One concrete thing we can do is implement an algorithm that generates a g-polygon for a set of points. I'm not sure if such a thing exists already, but I'm sure we could hammer this function out over codefest if there's not already an implementation in R.
@emhart here is one example of 'footprinting' a set of points: http://grokbase.com/t/r/r-sig-geo/1261q5j3mn/concave-hull-of-lat-lon-points
Alternatively, a convex hull is simpler but is often not representative of the sampling area: http://stat.ethz.ch/R-manual/R-devel/library/grDevices/html/chull.html
Cool, thanks @jread-usgs. I figured there was something out there. Another thing I'd like to consider with this idea is where these sets of functions should live. Should it be it's own package? Should it be part of @cboettig 's EML package? I think once we hammer out some of the details on what kinds of md we can extract we should find a good home for them. I'll let Carl weigh in on whether or not it would be a good fit with the EML package.

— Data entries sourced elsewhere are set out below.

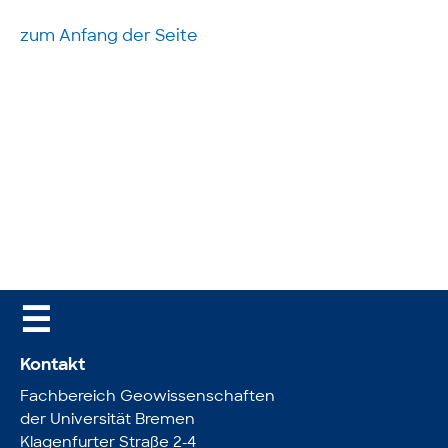
zum Anfang der Seite
☰
Kontakt
Fachbereich Geowissenschaften
der Universität Bremen
Klagenfurter Straße 2-4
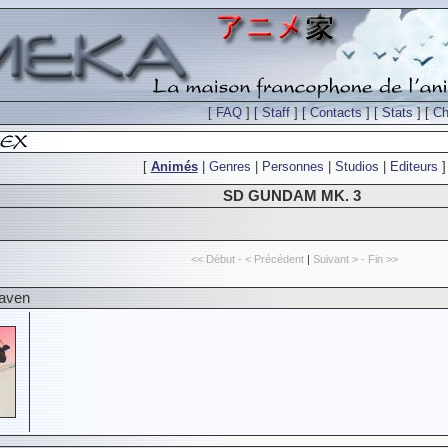
[
FAQ
] [
Staff
] [
Contacts
] [
Stats
] [
Ch
[
Animés
|
Genres
|
Personnes
|
Studios
|
Editeurs
]
SD GUNDAM MK. 3
<< Début - < Précédent
|
Suivant > - Fin >>
eaven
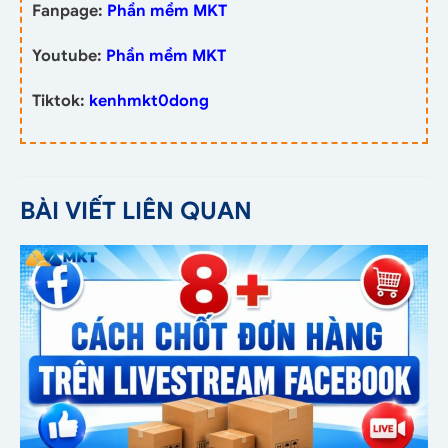
Fanpage:
Phần mềm MKT
Youtube:
Phần mềm MKT
Tiktok:
kenhmkt0dong
BÀI VIẾT LIÊN QUAN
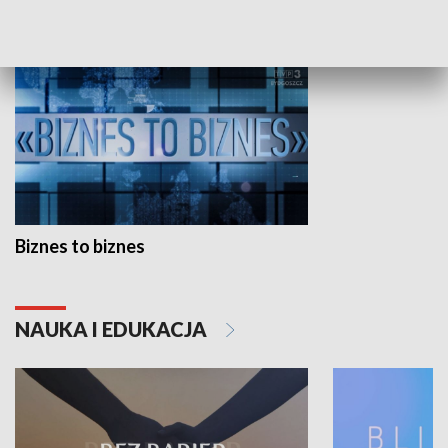
GOSPODARKA
Biznes to biznes
NAUKA I EDUKACJA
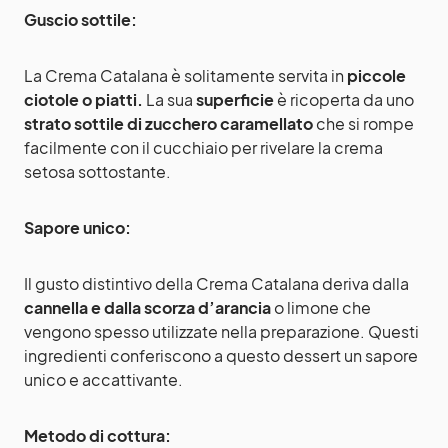
Guscio sottile:
La Crema Catalana è solitamente servita in
piccole
ciotole o piatti.
La sua
superficie
è ricoperta da uno
strato sottile di zucchero caramellato
che si rompe
facilmente con il cucchiaio per rivelare la crema
setosa sottostante.
Sapore unico:
Il gusto distintivo della Crema Catalana deriva dalla
cannella e dalla scorza d’arancia
o limone che
vengono spesso utilizzate nella preparazione. Questi
ingredienti conferiscono a questo dessert un sapore
unico e accattivante.
Metodo di cottura:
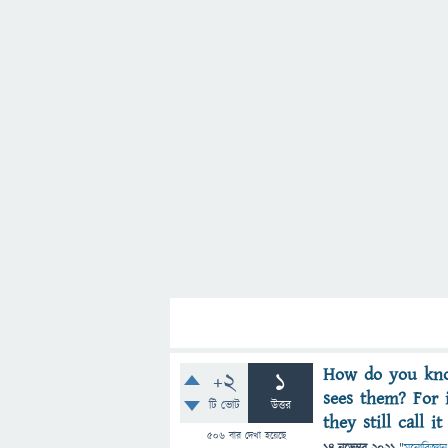
How do you kno
+2
1
sees them? For i
টি ভোট
উত্তর
they still call it
506
বার দেখা হয়েছে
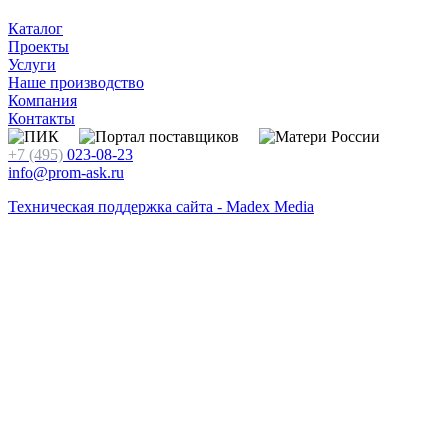
Каталог
Проекты
Услуги
Наше производство
Компания
Контакты
+7 (495)
023-08-23
info@prom-ask.ru
Техническая поддержка сайта - Madex Media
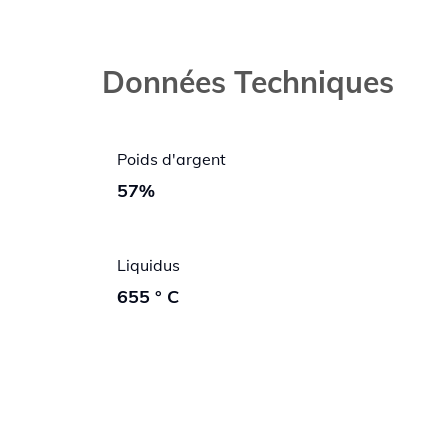
Données Techniques
Poids d'argent
57%
Liquidus
655 ° C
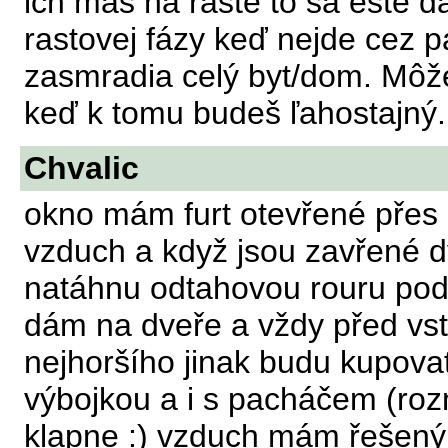
ich máš na raste to sa ešte dá
rastovej fázy keď nejde cez pa
zasmradia celý byt/dom. Môž
keď k tomu budeš ľahostajný. 
Chvalic
okno mám furt otevřené přes z
vzduch a když jsou zavřené dv
natáhnu odtahovou rouru pod 
dám na dveře a vždy před vst
nejhoršího jinak budu kupovat
výbojkou a i s pacháčem (roz
klapne :) vzduch mám řešený 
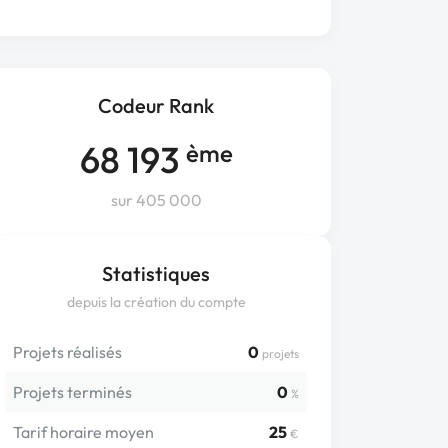
Codeur Rank
68 193
ème
sur 405 000
Statistiques
depuis la création du compte
Projets réalisés
0
projets
Projets terminés
0
%
Tarif horaire moyen
25
€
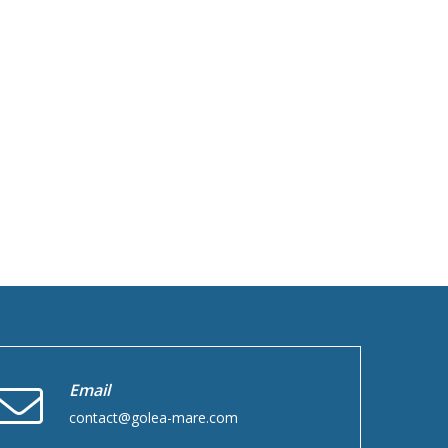
Email
contact@golea-mare.com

This sounds like something that could be done in connection with the Brown Dog Data Tilling Service, which is an open source tool funded by the NSF DataNet (like DataOne). Based on their use cases, much of their focus will be ecologically relevant data. Thoughts @robkooper?

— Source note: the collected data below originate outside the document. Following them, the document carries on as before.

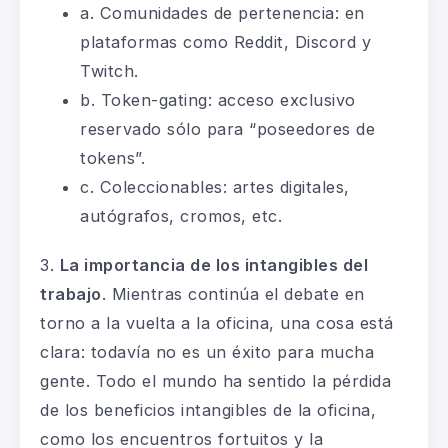
a.
Comunidades de pertenencia
: en
plataformas como Reddit,
Discord
y
Twitch
.
b.
Token-
gating
: acceso exclusivo
reservado sólo para “poseedores de
tokens”.
c.
Coleccionables
: artes digitales,
autógrafos, cromos, etc.
3.
La importancia de los intangibles del
trabajo
. Mientras continúa el debate en
torno a la vuelta a la oficina, una cosa está
clara: todavía no es un éxito para mucha
gente. Todo el mundo ha sentido la pérdida
de los beneficios intangibles de la oficina,
como los encuentros fortuitos y la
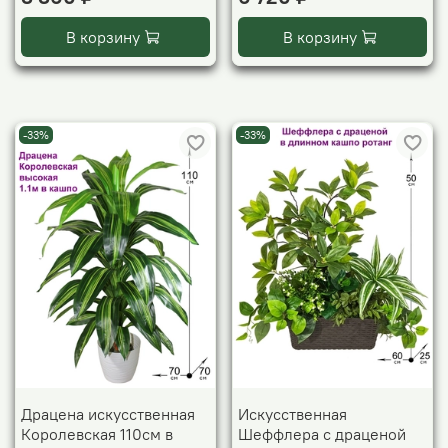
В корзину
В корзину
-33%
-33%
Драцена искусственная
Искусственная
Королевская 110см в
Шеффлера с драценой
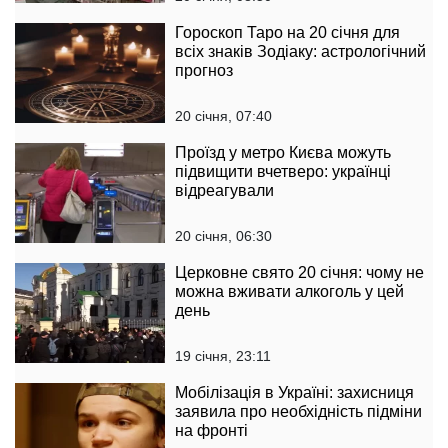
Гороскоп Таро на 20 січня для
всіх знаків Зодіаку: астрологічний
прогноз
20 січня, 07:40
Проїзд у метро Києва можуть
підвищити вчетверо: українці
відреагували
20 січня, 06:30
Церковне свято 20 січня: чому не
можна вживати алкоголь у цей
день
19 січня, 23:11
Мобілізація в Україні: захисниця
заявила про необхідність підміни
на фронті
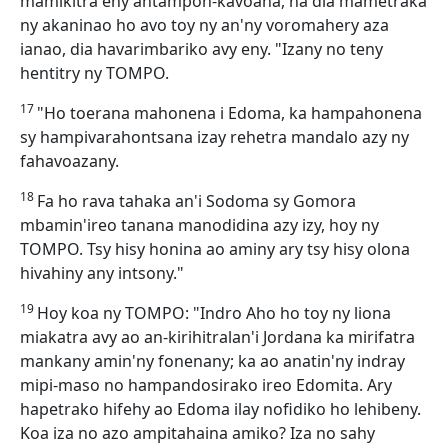
mamikitra eny antampon-kavoana, na dia mametraka
ny akaninao ho avo toy ny an'ny voromahery aza
ianao, dia havarimbariko avy eny. "Izany no teny
hentitry ny TOMPO.
17
"Ho toerana mahonena i Edoma, ka hampahonena
sy hampivarahontsana izay rehetra mandalo azy ny
fahavoazany.
18
Fa ho rava tahaka an'i Sodoma sy Gomora
mbamin'ireo tanana manodidina azy izy, hoy ny
TOMPO. Tsy hisy honina ao aminy ary tsy hisy olona
hivahiny any intsony."
19
Hoy koa ny TOMPO: "Indro Aho ho toy ny liona
miakatra avy ao an-kirihitralan'i Jordana ka mirifatra
mankany amin'ny fonenany; ka ao anatin'ny indray
mipi-maso no hampandosirako ireo Edomita. Ary
hapetrako hifehy ao Edoma ilay nofidiko ho lehibeny.
Koa iza no azo ampitahaina amiko? Iza no sahy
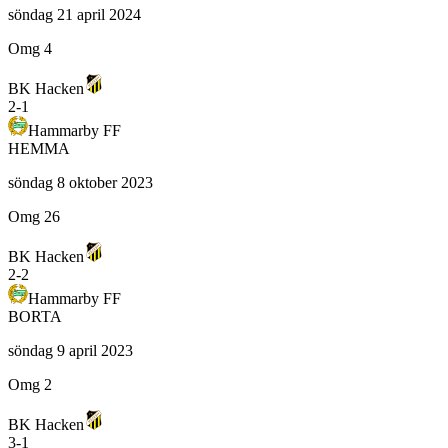
söndag 21 april 2024
Omg 4
BK Hacken
2
-
1
Hammarby FF
HEMMA
söndag 8 oktober 2023
Omg 26
BK Hacken
2
-
2
Hammarby FF
BORTA
söndag 9 april 2023
Omg 2
BK Hacken
3
-
1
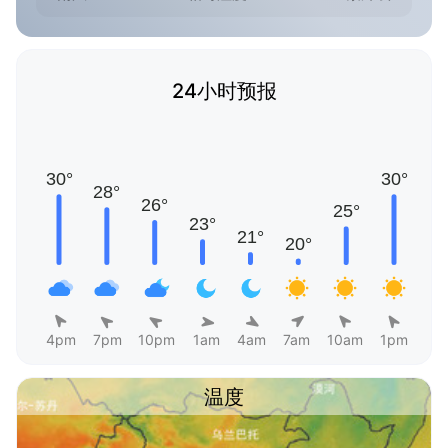
24小时预报
4pm
7pm
10pm
1am
4am
7am
10am
1pm
温度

Organizational Page: AutoMeta Category: Coding Title: Automatically extract metadata of R dataframes Proposed by: Ted Hart Participants: Summary: Many datasets that people work with in R have the basics of EML coverage modules already in the data. Can we build a lightweight set of tools that can extract spatial, temporal and taxonomic coverage? Are there other ways to get more metadata out? This should be a short discussion followed the creation of actual tools resulting in a lightweight R package.